→ Job item
Please pull the text out of each of the items below, copying every line word for word and leaving out the pictures.

[Materials provided — start]

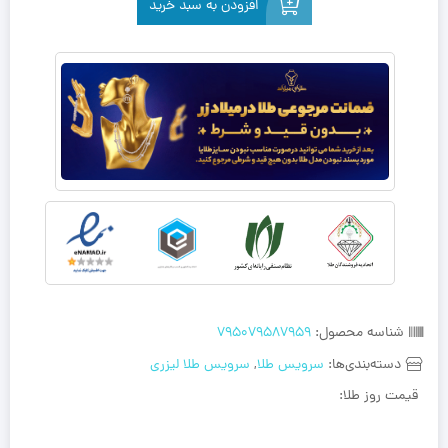
افزودن به سبد خرید
شناسه محصول:
795079587959
دسته‌بندی‌ها:
سرویس طلا
,
سرویس طلا لیزری
قیمت روز طلا:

[Materials provided — finish]

→ Exercise solution
افزودن به سبد خرید
شناسه محصول:
795079587959
دسته‌بندی‌ها:
سرویس طلا
,
سرویس طلا لیزری
قیمت روز طلا:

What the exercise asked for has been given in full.